With a groan, he swung his legs around, his feet to the floor. Shoving his disheveled hair back from his brow, he glanced at the clock and realized he’d lost almost an hour.
“Alice?” he asked, blinking stupidly to find her on his threshold.
The little girl looked up at him. “There was smoke everywhere.”
Bewildered, he shook his head. “What?”
“When the fire started, there was smoke everywhere,” Alice said again. “I couldn’t see. Martha couldn’t either and she got lost.”
It took him a second of fending off the last residual, groggy cobwebs from his mind before he realized what she was talking about. The night her house was firebombed.
“They found her after they’d put the fire out,” Alice said. “She was all burned up in a corner of the kitchen.”
“I’m sorry,” he said, moved with sudden pity for her. Folding his legs, he squatted down to her eye level.
“She was seven steps from the back door,” Alice said. “And in the smoke, she didn’t even know it.”
“Is that why you always count your steps?” he asked and she nodded once, reluctantly.
“So I always know how to get out,” she whispered. “So I don’t end up like Martha.”

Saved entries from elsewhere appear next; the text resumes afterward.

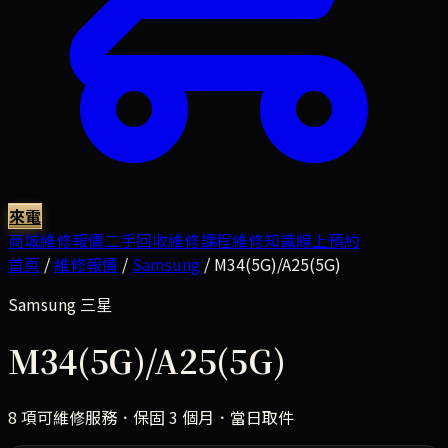
來電
商城
維修報價
二手回收
維修課程
維修知識
線上預約
首頁
/
維修報價
/
Samsung
/
M34(5G)/A25(5G)
Samsung
三星
M34(5G)/A25(5G)
8
項可維修服務．保固 3 個月．當日取件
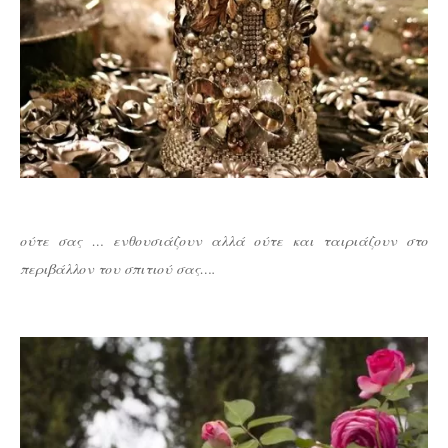
ούτε σας … ενθουσιάζουν αλλά ούτε και ταιριάζουν στο
περιβάλλον του σπιτιού σας….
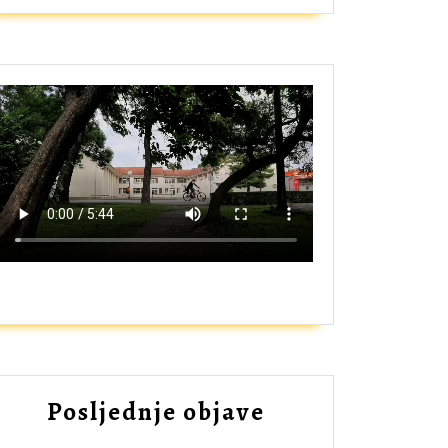
ZAŠTO UPISATI GIMNAZIJU?
Posljednje objave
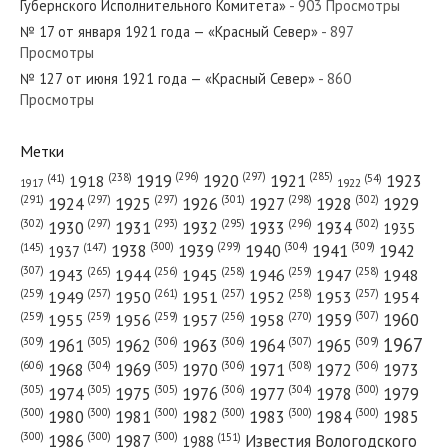
Губернского Исполнительного Комитета»
- 903 Просмотры
№ 17 от января 1921 года — «Красный Север»
- 897
Просмотры
№ 127 от июня 1921 года — «Красный Север»
- 860
№ 115 от мая 1979 года — «Красный Север»
Просмотры
Метки
(296)
(297)
(285)
(238)
1919
1920
1921
1923
1918
(54)
(41)
1922
1917
№ 252 от октября 1963 года — «Красный Север»
(301)
(298)
(302)
(291)
(297)
(297)
1924
1925
1926
1927
1928
1929
(302)
(302)
(297)
(293)
(295)
(296)
1930
1931
1932
1933
1934
1935
(309)
(300)
(299)
(304)
1938
1939
1940
1941
1942
(147)
(145)
1937
(307)
(265)
(256)
(258)
(259)
(258)
1943
1944
1945
1946
1947
1948
(261)
(259)
(257)
(257)
(258)
(257)
1950
1949
1951
1952
1953
1954
№ 219 от ноября 1956 года — «Красный Север»
(307)
(270)
(259)
(259)
(259)
(256)
1958
1959
1960
1955
1956
1957
1967
(309)
(305)
(306)
(306)
(307)
(309)
1961
1962
1963
1964
1965
(606)
(305)
(306)
(308)
(306)
(304)
1968
1969
1970
1971
1972
1973
(305)
(305)
(305)
(306)
(304)
(300)
1974
1975
1976
1977
1978
1979
(300)
(300)
(300)
(300)
(300)
(300)
1980
1981
1982
1983
1984
1985
(300)
(300)
(300)
1986
1987
Известия Вологодского
(151)
1988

Andrew cupped his hand against the back of her hair and drew her to his shoulder, offering her a hug. If she drew comfort from his touch, it didn’t reflect in her posture. She stood rigidly against him, as stiff as a plank of lumber, and made no move to return the embrace. Feeling awkward, Andrew drew back. “Sorry,” he said, but she only blinked at him impassively. “You want to come in?”
She didn’t answer, but brushed past him, her bare feet whispering on the tile floor. He closed the door behind her, then ducked ahead into the bedroom area, switching on the bedside lamp to counter the growing shadows. There was a particularly loud and violent montage underway on the TV screen, full of people screaming and things exploding in enormous fireballs and Andrew darted forward, shutting it off.
“Where’s Suzette?”
“Fixing supper. She’s making salmon croquettes tonight. And creamed peas to go with them.”
“Yuck.” Andrew wrinkled his nose, grateful all at once to not be bartering sexual favors in exchange for his supper.
“I know.” Alice nodded solemnly. “Where were you today? I didn’t see you out in the courtyard.”
Oddly touched that she would have been distracted enough from her habitual counting to notice his absence, he said, “I went for a hike in the woods.”
A strange look came over her at this. Her eyes grew momentarily wide, and her bottom lip drew in beneath the shelf of her upper teeth almost anxiously. “You shouldn’t do that.”
“What? Go into the woods?” he asked and when she nodded, he asked, “Why not?”
She looked up at him, all round, dark eyes. “The screamers live there,” she said in a voice so soft and faint, he couldn’t be sure at first he’d heard her.
“The what?” Folding his legs beneath him, he squatted in front of her. “What did you say, Alice?”
Still, she stared at him, locking her gaze with his own. “You’ve heard them,” she whispered. “The screamers in the night.”
He nodded, a chill shivering through him, prickling the hairs along the nape of his neck. “What are they?” he whispered back. “Do you know?”
She shook her head. “But I’ve seen them in the trees. You have, too, haven’t you?”
Andrew nodded again. I think I saw them today.
* * *
He got Alice a snack from the vending machines in the downstairs rec room. She’d lapsed into silence in his room, saying no more about the things in the woods she’d called the “screamers.” He’d meant to leave her for only a few minutes, then try and broach the subject with her again, but it took longer than he’d intended because he hadn’t paid much attention to the contents of the machine until that moment. As he looked inside, he realized there wasn’t much except for junk food to choose from.